How to Extract Data from PDF in C#

Introduction

Extracting data from PDFs is crucial for saving time on manual inputting. This article explains how developers can use the IronPDF library to extract text and images from PDF documents.

IronPDF: C# PDF Library

IronPDF is a .NET library that can be used to create, edit and convert PDF files. It provides an easy-to-use API for developers to use in their applications. It is one of the most popular libraries for creating, editing, and converting PDF files globally. With IronPDF, you can create a straightforward and quick solution to PDFs. Your text will be customized for each document, your layout will be set up for easy reading, and your graphics will be designed with help from the accompanying .NET program.

The IronPDF library has a fantastic feature for extracting data from PDF files. This article will look at how to extract data using IronPDF. First, a C# Project needs to be created or opened. Let's move on to the next section.

Create or Open a C# Project in Visual Studio

This tutorial recommends to use the latest version of the Visual Studio.

Once Visual Studio is opened, follow the steps below to create a new C# Project. If there is an existing project that you would like to use, then skip these next steps and proceed to the next section directly.

  • Open Visual Studio
  • Click on the "Create a new project" button.

How to Extract Data from PDFs in C#, Figure 1: Visual Studio opening UI Visual Studio opening UI

  • Select the "C# Console Application" from the templates.

How to Extract Data from PDFs in C#, Figure 2: Create a new project Create a new project

  • Give a name to the Project and click on the Next button.

  • Select s .NET Framework according to your project's requirements and click on the Create button.

How to Extract Data from PDFs in C#, Figure 3: .NET Framework selection .NET Framework selection

Visual Studio will now generate a new C# .NET project.

Install the IronPDF Library

The IronPDF library can be installed in multiple ways.

Using Package Manager Console

  • Open the Package Manager Console by going to Tools > NuGet Package Manager > Package Manager Console.
  • Run the following command:
Install-Package IronPdf

How to Extract Data from PDFs in C#, Figure 4: Installation progress in the Package Manager Console tab Installation progress in the Package Manager Console tab

After installation, you will see the IronPDF dependency in the dependencies section of the Solution Explorer, as shown below.

How to Extract Data from PDFs in C#, Figure 5: Reference IronPdf package in Solution Explorer Reference IronPdf package in Solution Explorer

Using the NuGet Package Manager

Another way to install the IronPDF library is by using Visual Studio's integrated NuGet Package Manager UI.

  • Go to the Tools from the main menu.
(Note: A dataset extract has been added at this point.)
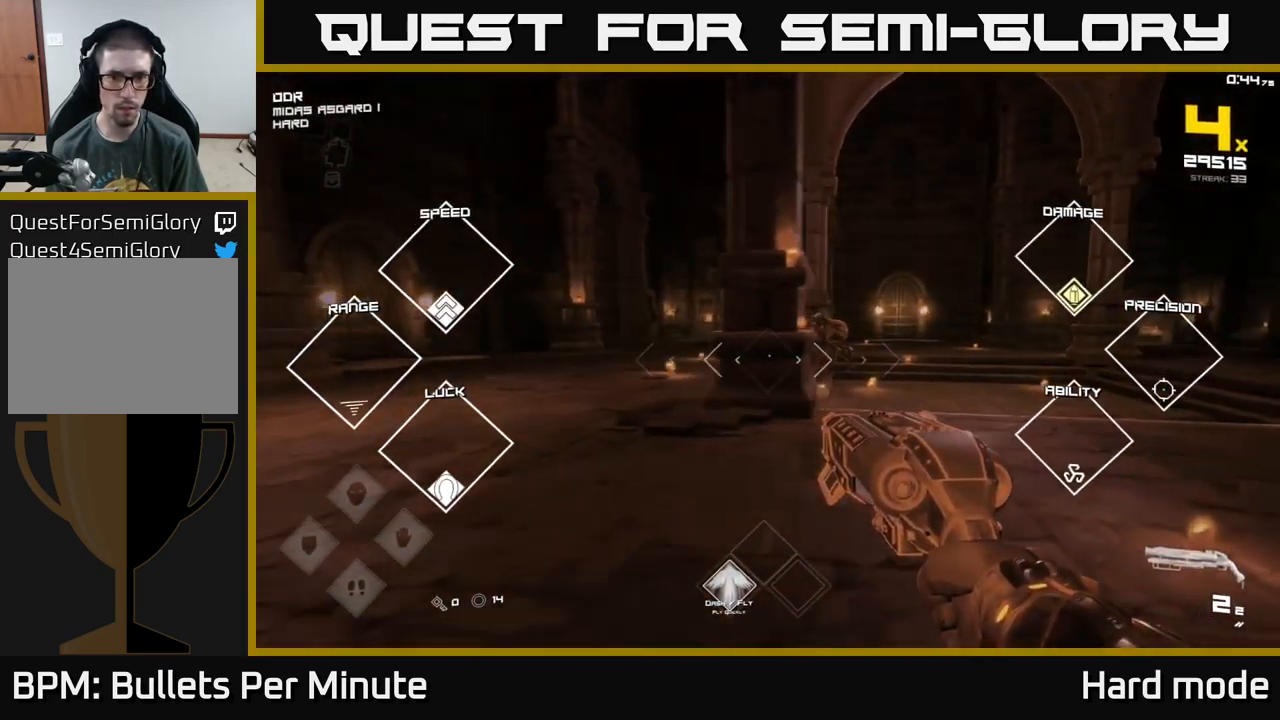
{"buttons": [], "left_stick": "up", "right_stick": "center", "events": [[267, "left_stick", "up"], [300, "right_stick", "up-left"], [367, "R2", "down"], [400, "right_stick", "center"], [483, "R2", "up"]]}
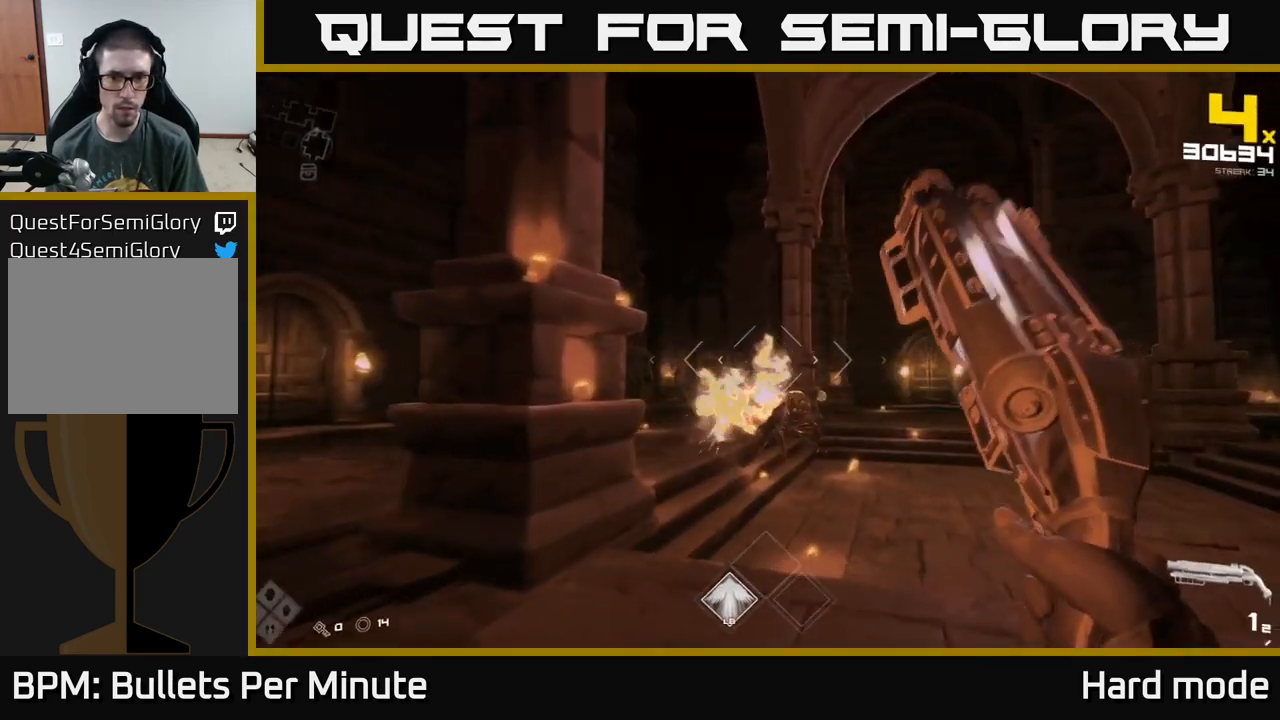
{"buttons": ["R1"], "left_stick": "down-left", "right_stick": "right", "events": [[100, "right_stick", "down-left"], [150, "R2", "down"], [167, "right_stick", "up-left"], [183, "left_stick", "down-left"], [217, "right_stick", "center"], [267, "R2", "up"], [433, "right_stick", "right"], [500, "R1", "down"]]}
Hover on "NuGet Package Manager" from the drop-down menu and select the "NuGet Package Manager Solution".

How to Extract Data from PDFs in C#, Figure 6: Navigate to NuGet Package Manager Navigate to NuGet Package Manager

  • This will open the NuGet Package Manager window. Go to the Browse tab, write IronPdf in search, and press Enter.
  • Select IronPDF from the search results and click on the "Install" button to begin the installation.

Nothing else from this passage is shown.